I am sitting here drinking an iced coffee. Koreans apparently love iced coffee...it's everywhere. It usually comes in little cans and it's quite good. The other day I decided to get one and I opened the cute little fridge I had seen at the corner store everyday...only to find out that the fridge wasn't a fridge. It was a heater! The iced coffees were hot! In a way (a Korean way) this makes sense. You put the can in the fridge - it's cold coffee. You put the same can in a heater? It's hot coffee. Merely another example of Korean ingenuity.
Our friend Eileen got back from Hong Kong yesterday and her legs are covered in bandages. She got such a bad sunburn that she had to bandaged from her toes to her knees...poor thing. She is as white as can be (she is whiter than me even!) and she apparently was only in the sun for half an hour. Yikes. Other than that she though Hong Kong was fantastic. I want to go there...and I want to go to Vietnam, North Korea, Bali, Cambodia, China, Japan, Russia, Mongolia, Guam...any way, you get the idea.
I got my first copy of the Korean Herald yesterday! Yipppeee! It was like Christmas for me. It's not a bad newspaper and it's interesting to read about things going on in Korea and how they perceive international politics. Yesterday there was an article by a professor about America. It was the biggest load of hogwash I have ever read (and I have read a lot of hogwash by the so-called liberal media..ahem, anyway). In it, the man laments the state of Korea and uses the elevators of America and Seoul as an example of contrast. According to him the "hold Open" buttons in America are worn down they have been pushed so much. And in Seoul? The "close doors" buttons of course. He claims that Koreans will slam people in the closing elevator doors rather than be late while Americans will patiently and obsessively open the doors for all those who seek entrance. Puh-lease.

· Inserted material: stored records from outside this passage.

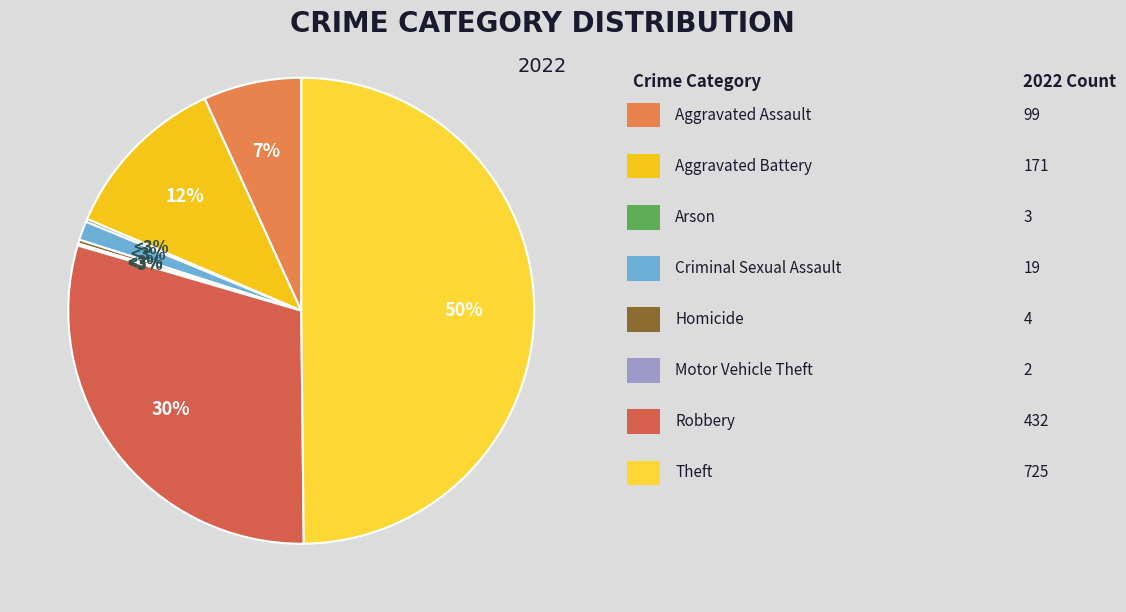

Is there any slice that represents more than half of the pie?

No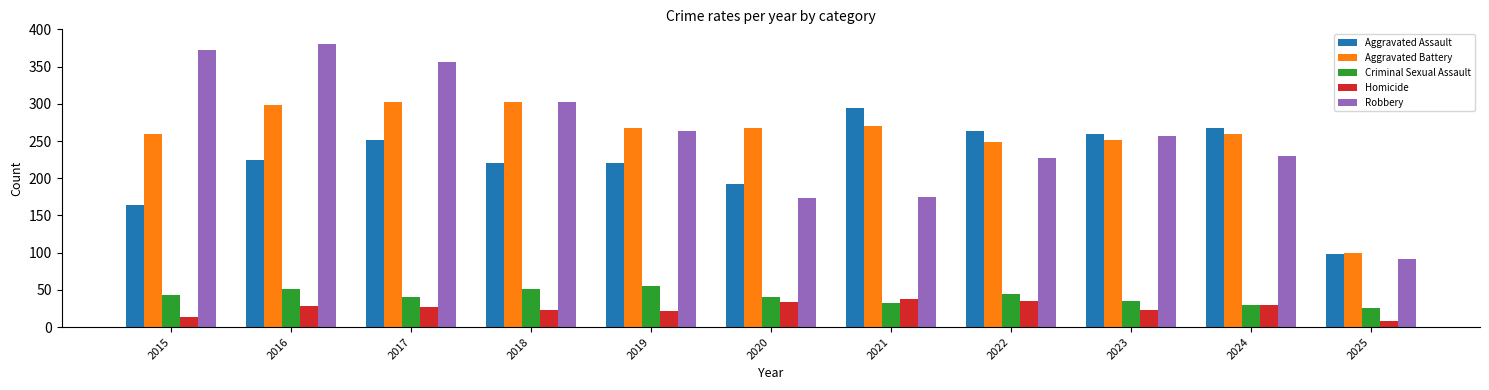

Is the value of Aggravated Battery at 2017 greater than the value of Criminal Sexual Assault at 2024?

Yes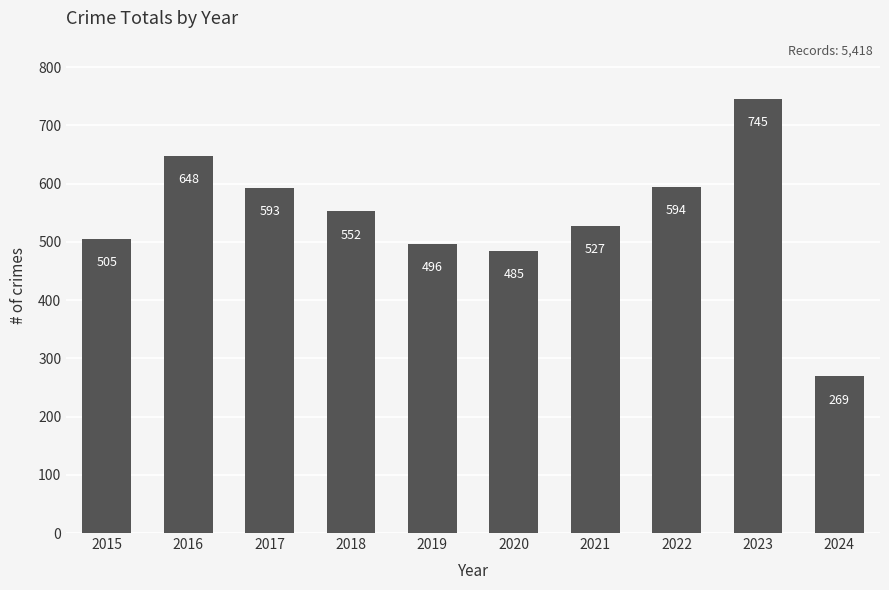

What is the difference between the values at 2018 and 2016?

96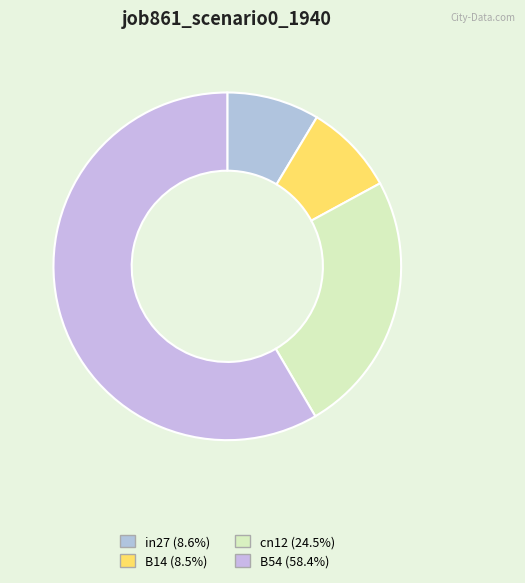

Which slice is the largest?

B54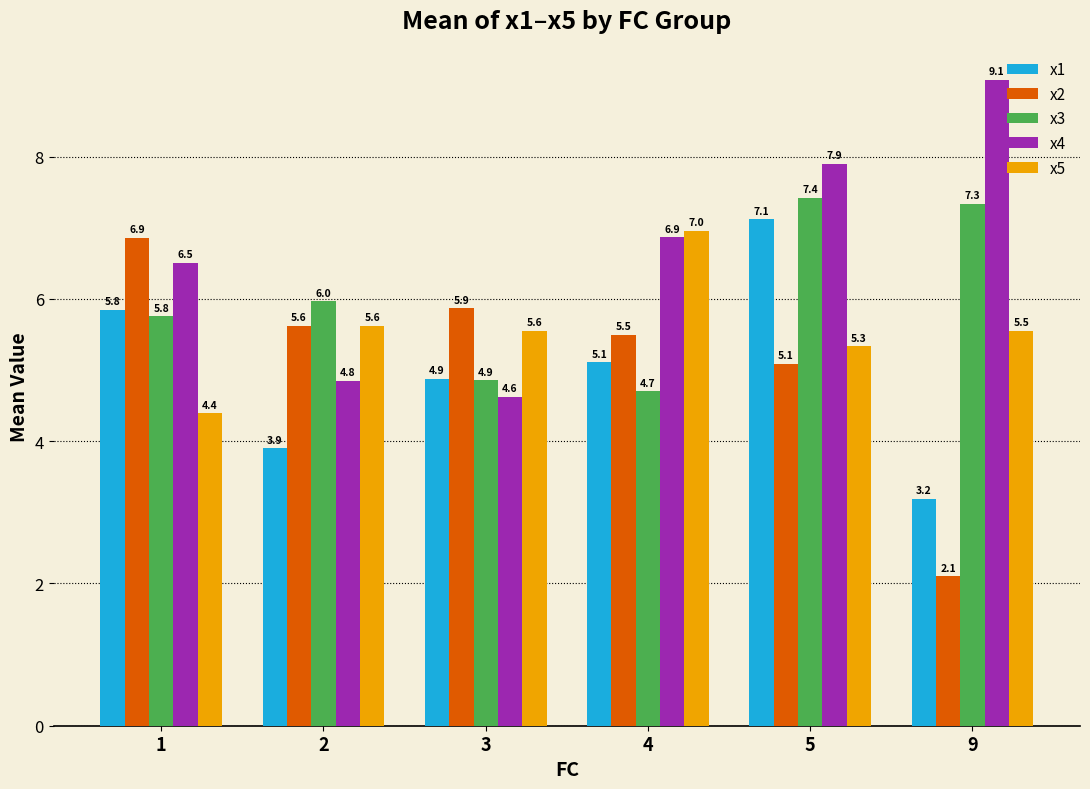

True or false: x2 has a value of 2.2 at 4.

False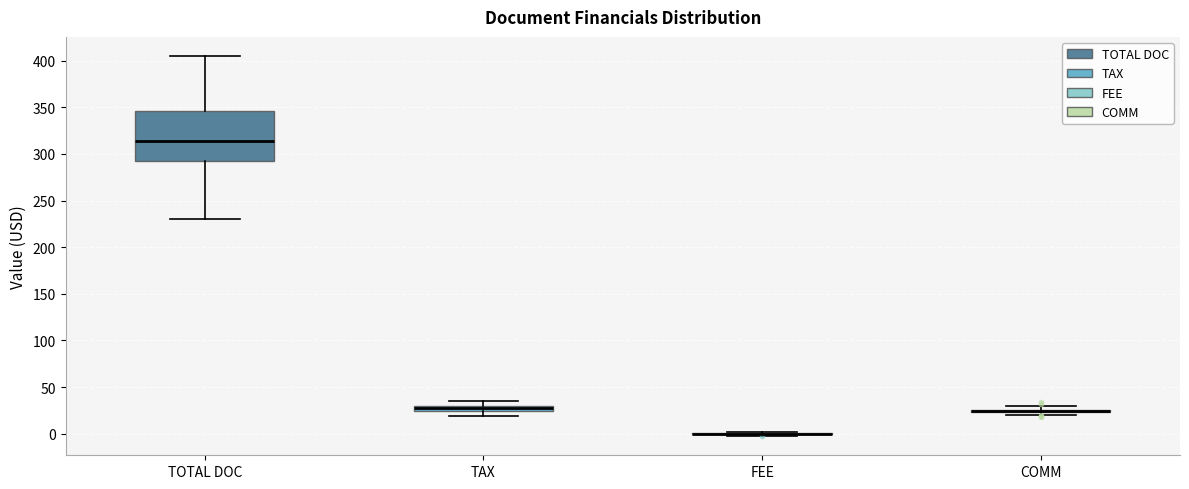

Which box is the tallest, from its lower edge to its upper edge?

TOTAL DOC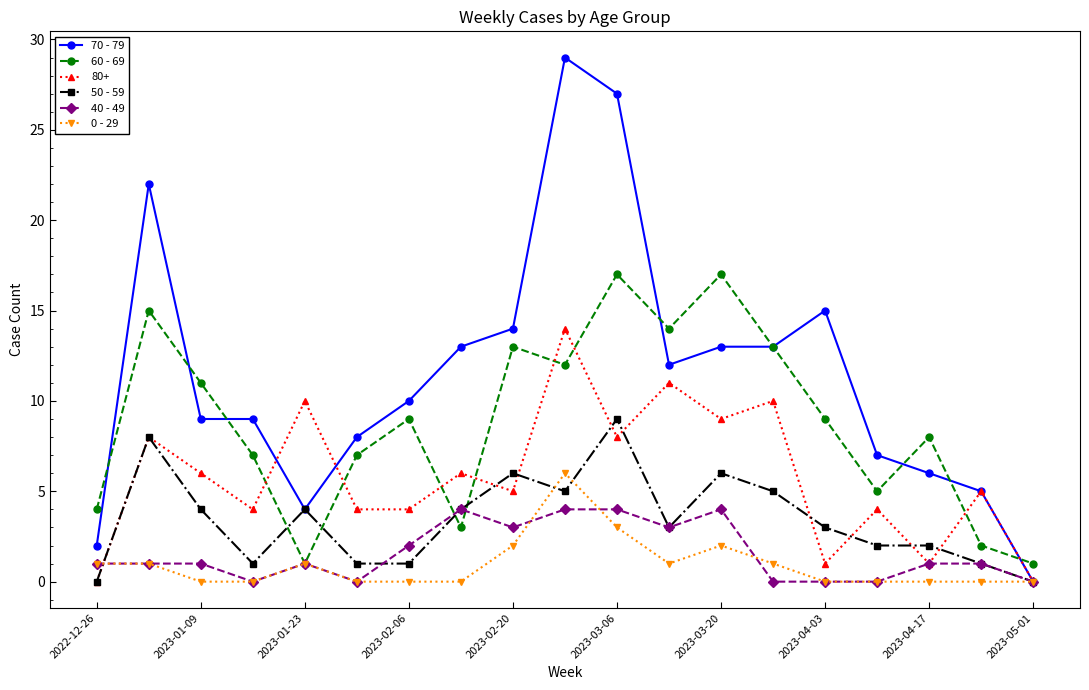

What is the greatest value displayed?

29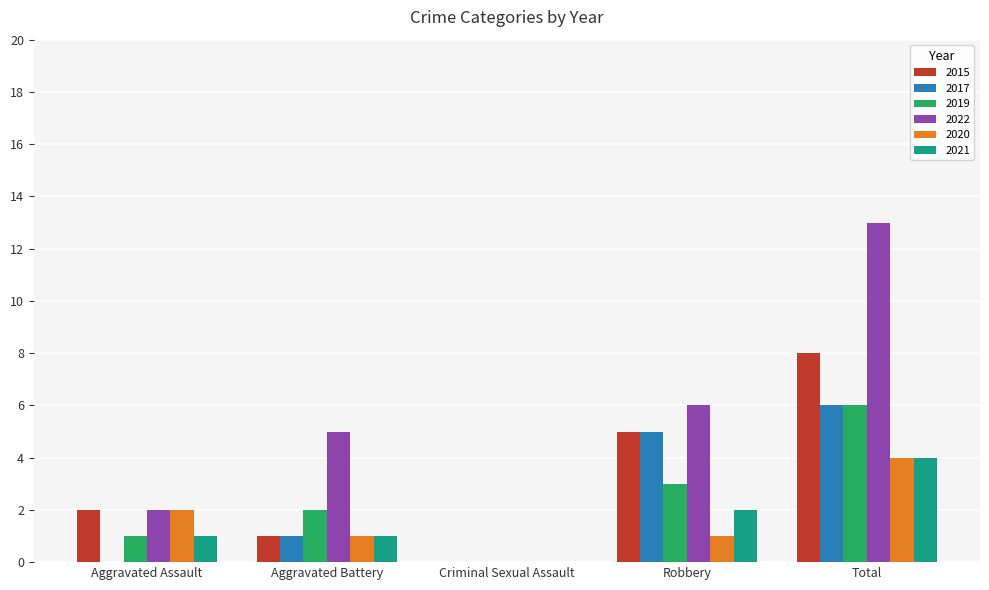

What is the approximate value of 2020 at Robbery?

1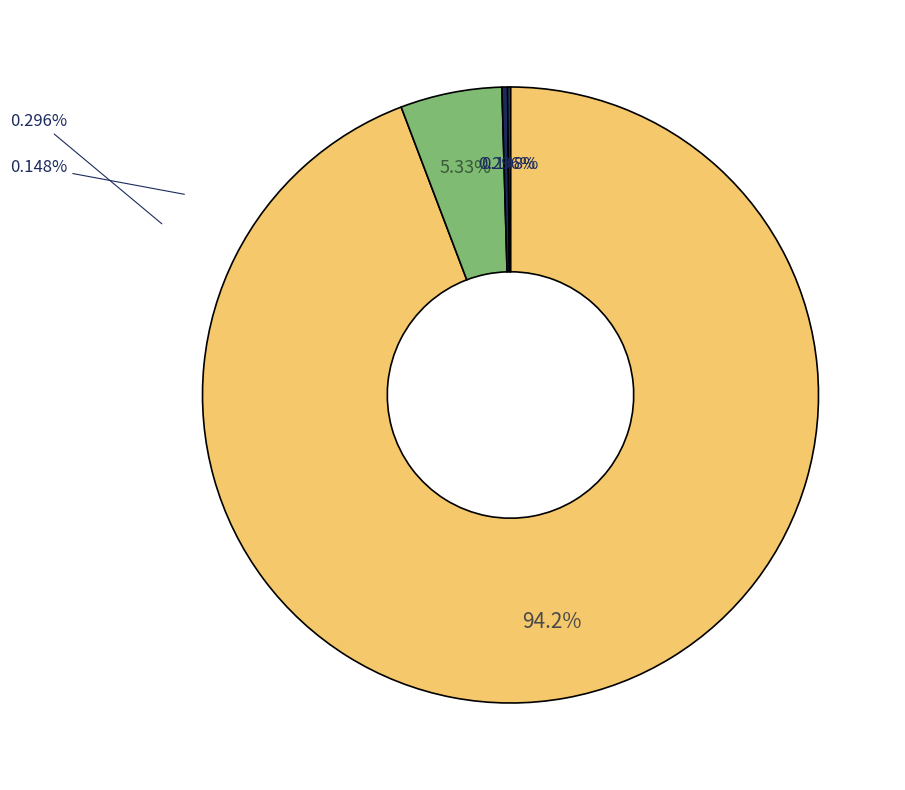

Is there a majority slice in this chart?

Yes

Here is something interesting for my j-school buddies out there (and for other like-minded folk). Remember the South Korean who was beheaded my the Islamic militants? Of course you do. So, they are holding a commission into his death in Seoul and lo and behold if some interesting things have emerged. Apparently, the Associated Press received a 13-minute video showing the man in captivity. They neither informed the Korean government or the man's employer. They sat on it. The first time the government knew the man was being held was the day before he was killed (or so they claim) and when they got wind of the fact that AP had an earlier tape they requested it. What the received was a 4-minute edited version. Strange? You bet.
1 comment:
Not strange at all to those who believe the AP is a mouthpiece for the US government. I don't know if I'd go that far myself, but I don't think it's beyond belief that the US/provisional government may have asked the AP not to release the tape while they tried to negotiate. Or that AP held the tape without being asked in order to protect the coalition.
Big media cannot risk losing the officially sanctioned "unnamed sources in the whitehouse/pentagon" that they rely on for thier stories.